In 2016 Nav Sawhney was taking a sabbatical from his engineering career in the UK, volunteering with the charity Engineers without Borders in Tamil Nadu, Southern India. Whilst living there he struck up a friendship with his neighbour Divya.
“When I would come back from work, Divya and I used to catch up on the day’s activities in front of her house. We would spend hours in the evening talking about life and our dreams. While we caught up, she would hand wash her clothes. I was always so shocked at how long and how much effort it would take to conduct the relatively unproductive task. She spends up to 20 hours a week hand washing clothes on her hands and knees and uses around 40 litres of water per cycle. She would complain of back pain, joint pain and skin irritation. She would scrape, scrub, and smash each individual piece of clothing. As an Engineer, I thought this was an incredibly inefficient use of her time and energy. She could use this time educating Sukumar or owning her own business.”
This isn’t an uncommon issue, 70% of the world’s population lack access to a washing machine. Clothes washing is a heavily gendered activity with women often spending many hours of the day hand-washing clothes for their family – preventing many from accessing education or financial independence. In many rural villages, like Kuilapalayam where Divya lives, there is also a restricted electricity supply with power cuts a frequent occurrence.
Nav decided to use his skills as an engineer to set up a social enterprise dedicated to supplying water-saving manual washing machines to support low-income communities in the Global South. When he suggested the idea to Divya, her eyes lit up, and she said she wanted one “as soon as possible.”
Inspired by his friend, Nav went on to found the Washing Machine Project by developing an innovative manual washing machine which he named the Divya. It does not require an electrical supply, has a drum capacity of 5kg and only uses 20 litres of water per cycle.
The Washing Machine Project has now worked across the world including in Iraq where, in 2019, it carried out further research looking into clothes washing habits in Iraqi Kurdistan and the suitability of a manually powered, portable washing machine as a means of improving quality of life in camps for internally displaced people and refugees. The findings showed a real need for effective solutions to save time and ease access and improve health outcomes, with only 40% of people reporting they had access to an electric washing machine. The impact on health of frequent hand washing was also apparent with 77% of respondents saying they suffered from dry skin and many also having issues with their eyes due to the amount of detergent used in handwashing clothes.

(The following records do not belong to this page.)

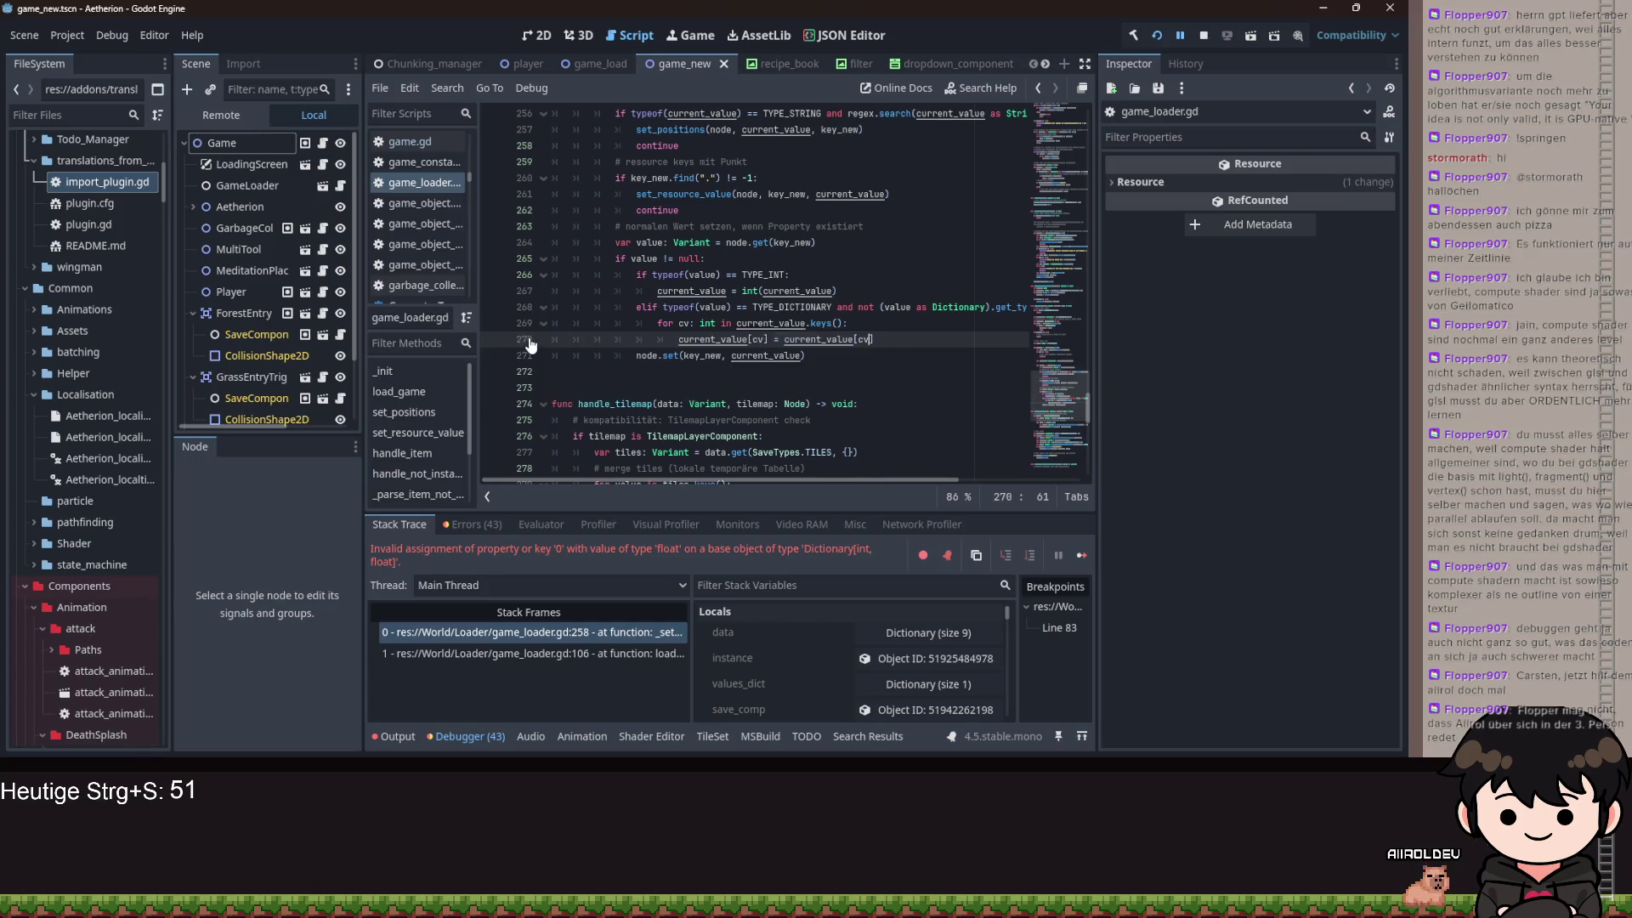
- Rerun Aetherion, pass the title prompt, choose Fortsetzen, and return to the editor paused at line 83
click(1157, 36)
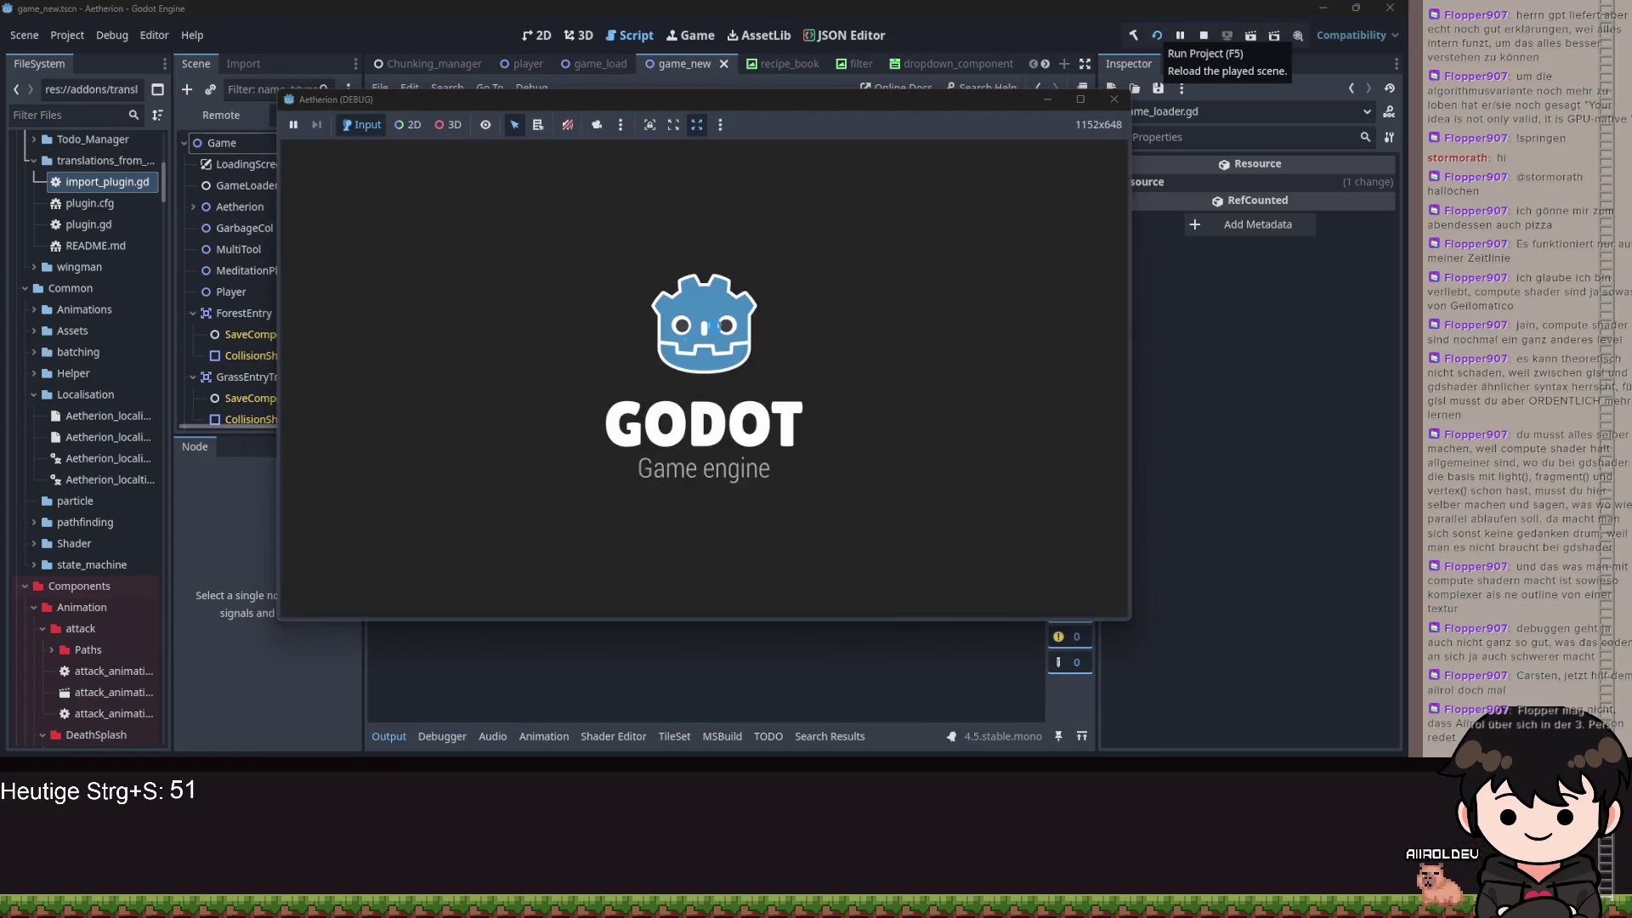
click(787, 395)
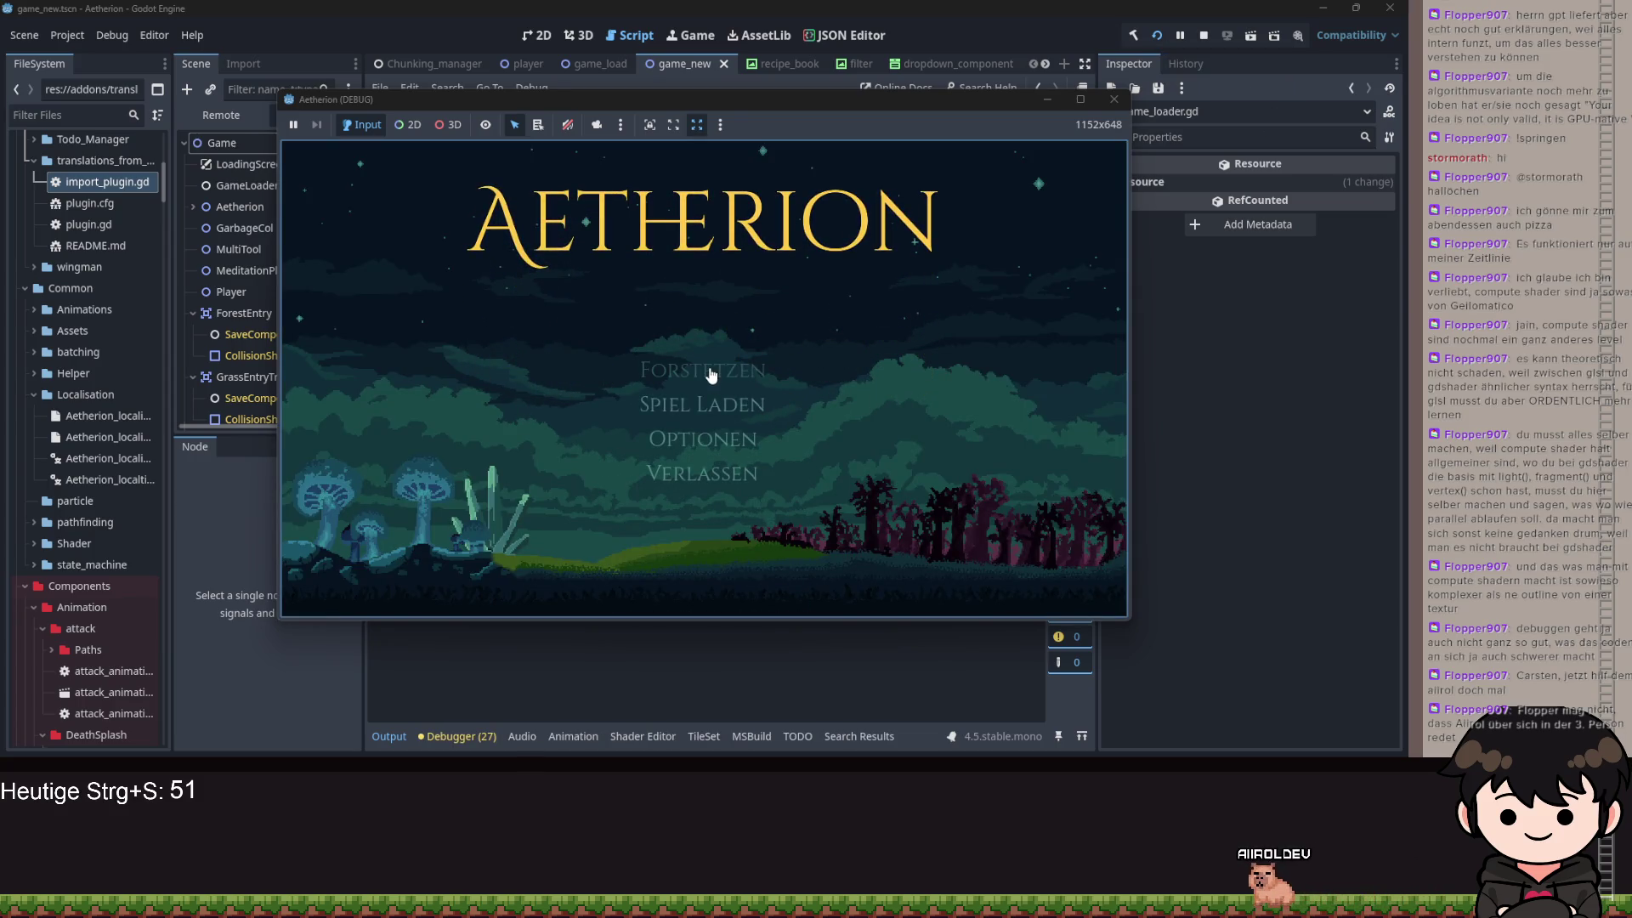
click(710, 373)
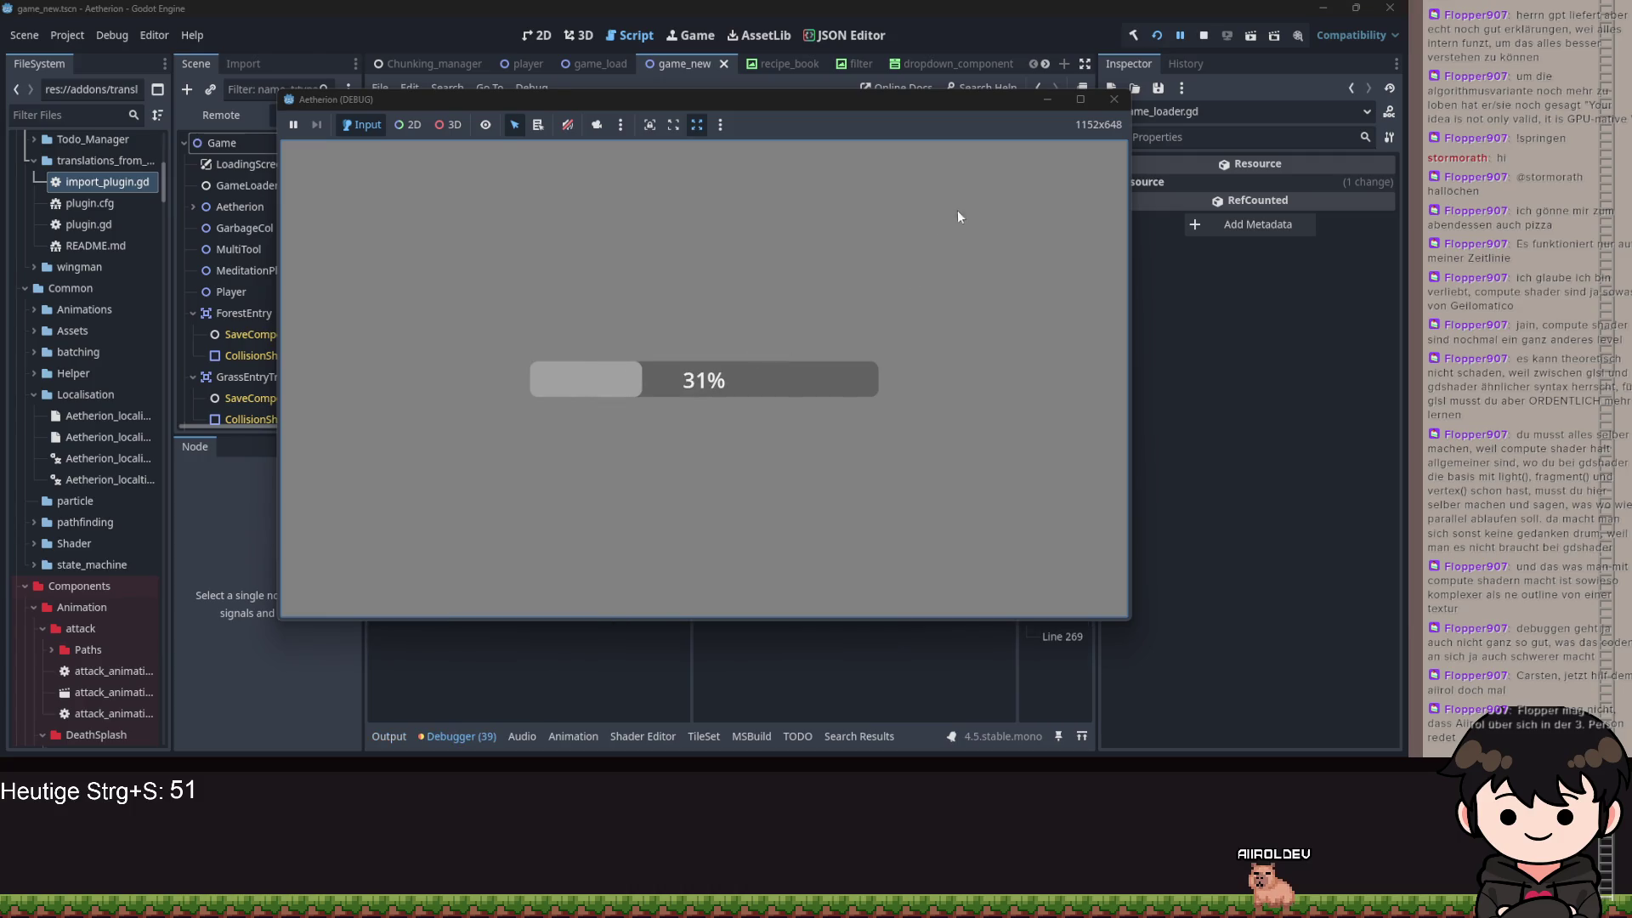
click(1047, 95)
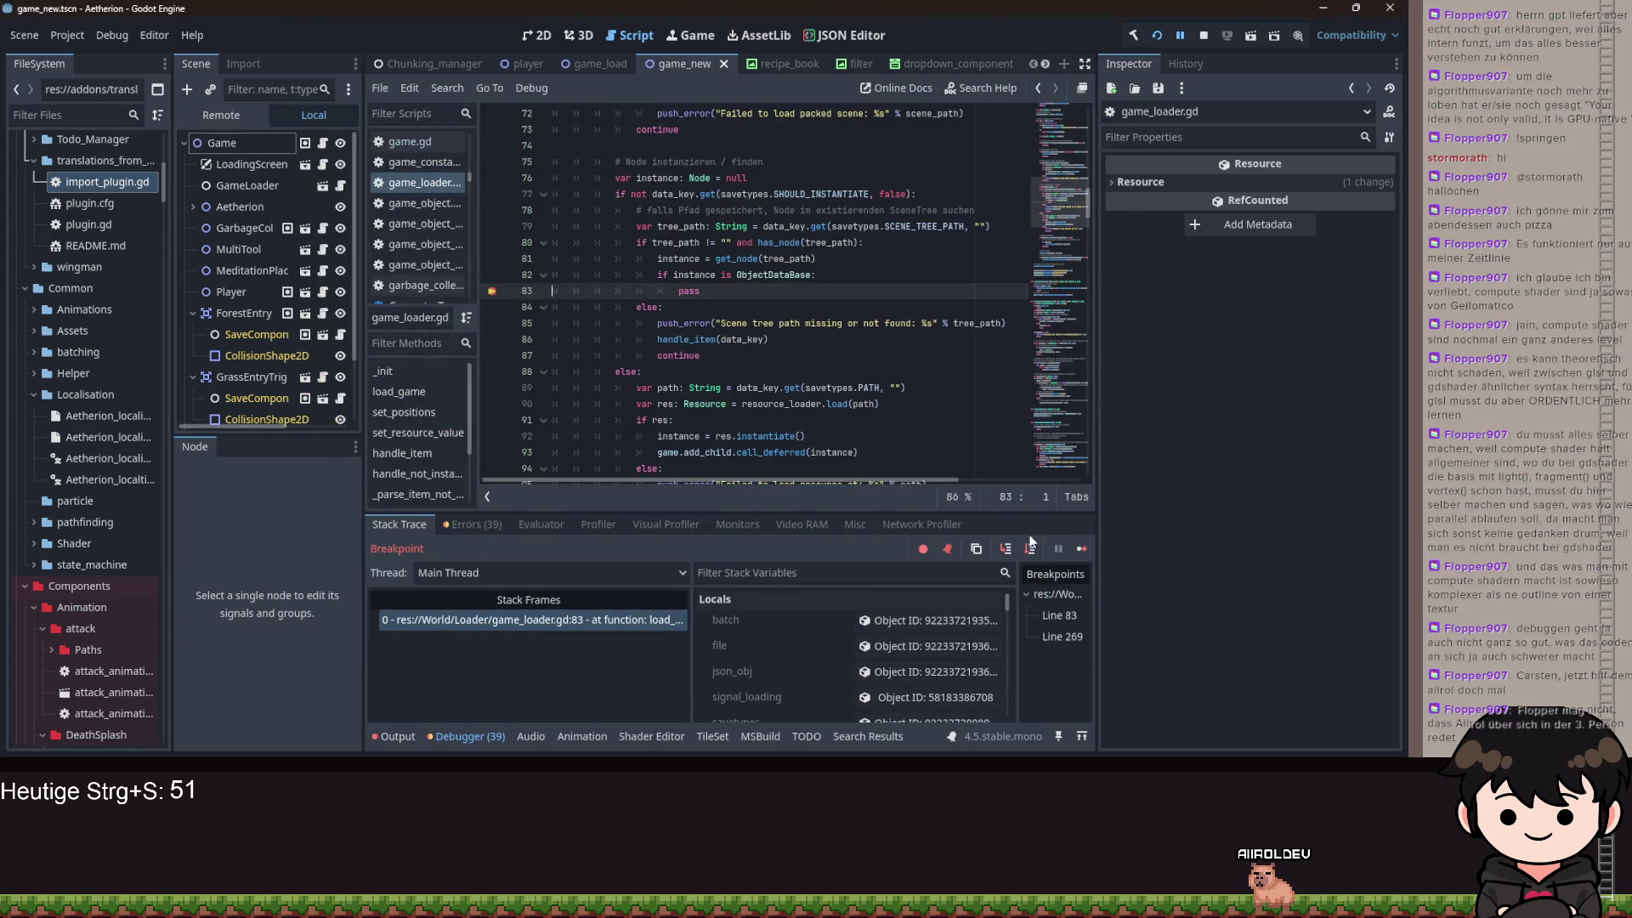
- Step Over through _set_values and its path and key loops down to line 265
click(1005, 549)
click(1006, 549)
click(1005, 549)
click(1006, 549)
click(1004, 549)
click(1003, 549)
click(1004, 549)
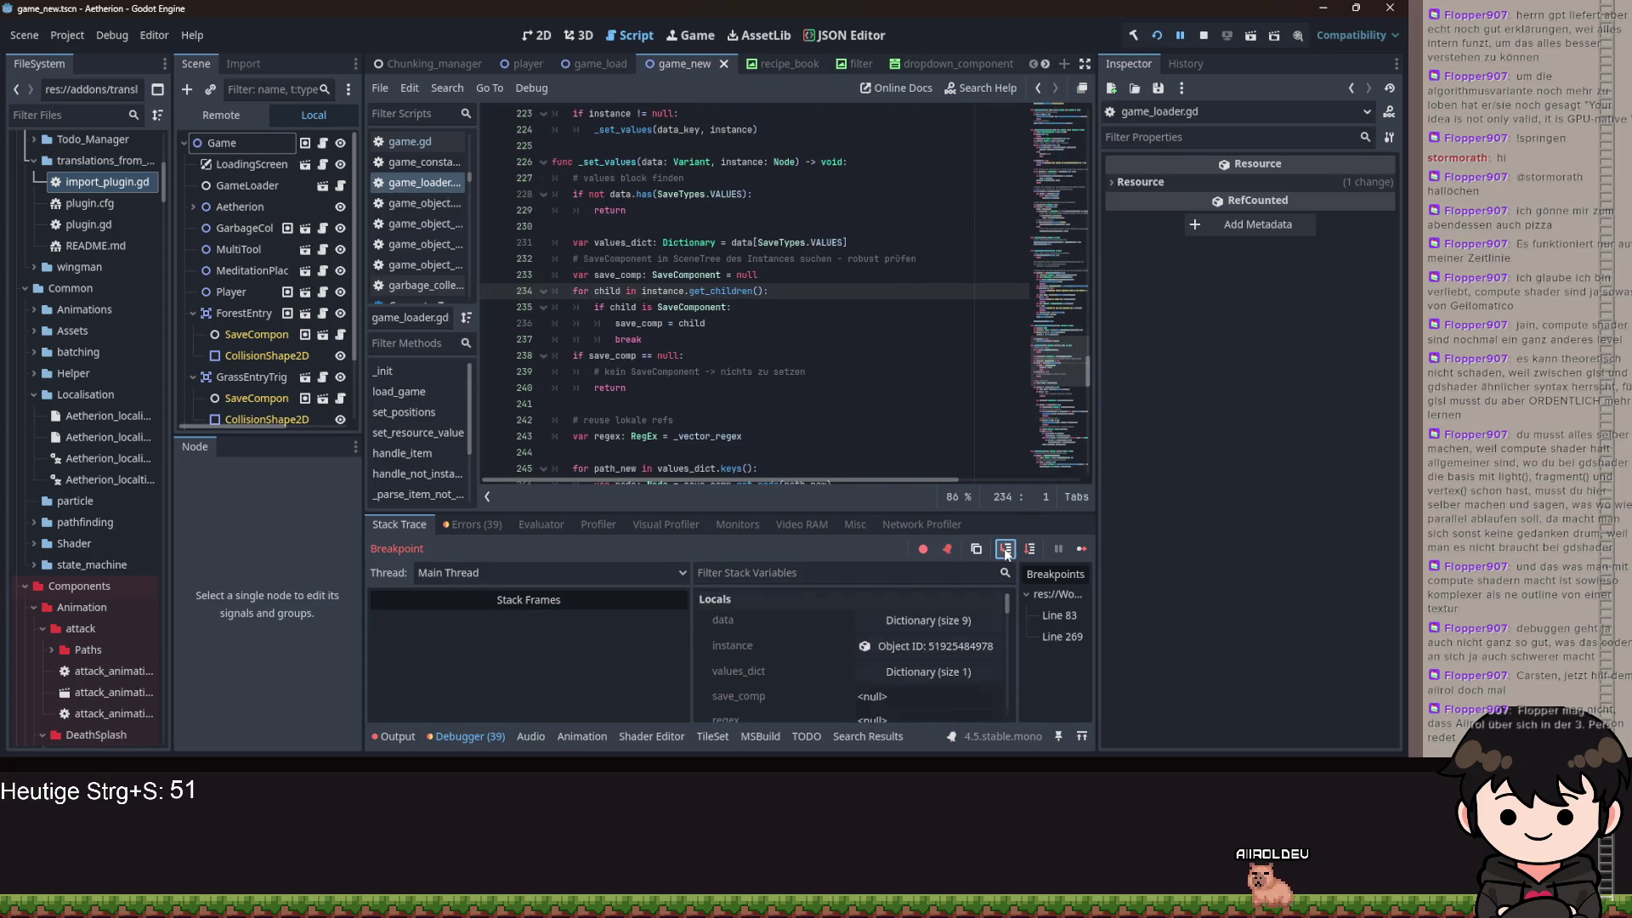
click(1004, 549)
click(1004, 549)
click(1004, 549)
click(1004, 549)
click(1004, 549)
click(1004, 549)
click(1004, 549)
click(1004, 549)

That year, The Washing Machine Project partnered with Iraq Response Innovation Lab and Oxfam to install 50 Divyas which have helped displaced people living in refugee camps in Kurdish and Federal Iraq.
Moving forward, the organization plans to install Divya Two, an updated prototype, to several nations by 2021 and has received orders for a pilot with Plan International and Care International in Jordan and Iraq.
As well providing access to effective, resource efficient washing machines, The Washing Machine Project also run educational projects running workshops on the redistribution of domestic work for students in schools and university. The team is also constantly looking at how it can improve the design of their machines to make them easier to adopt by the communities it works to support.
In a few years the Washing Machine Project has grown into a social enterprise which is partnering with some of the world’s biggest NGOs to ensure people have access to these essential devices. This journey all started with the long conversations Nav and Divya would have talking about their hopes for the future. As Nav says “I am accountable to her to make sure this project is a success.”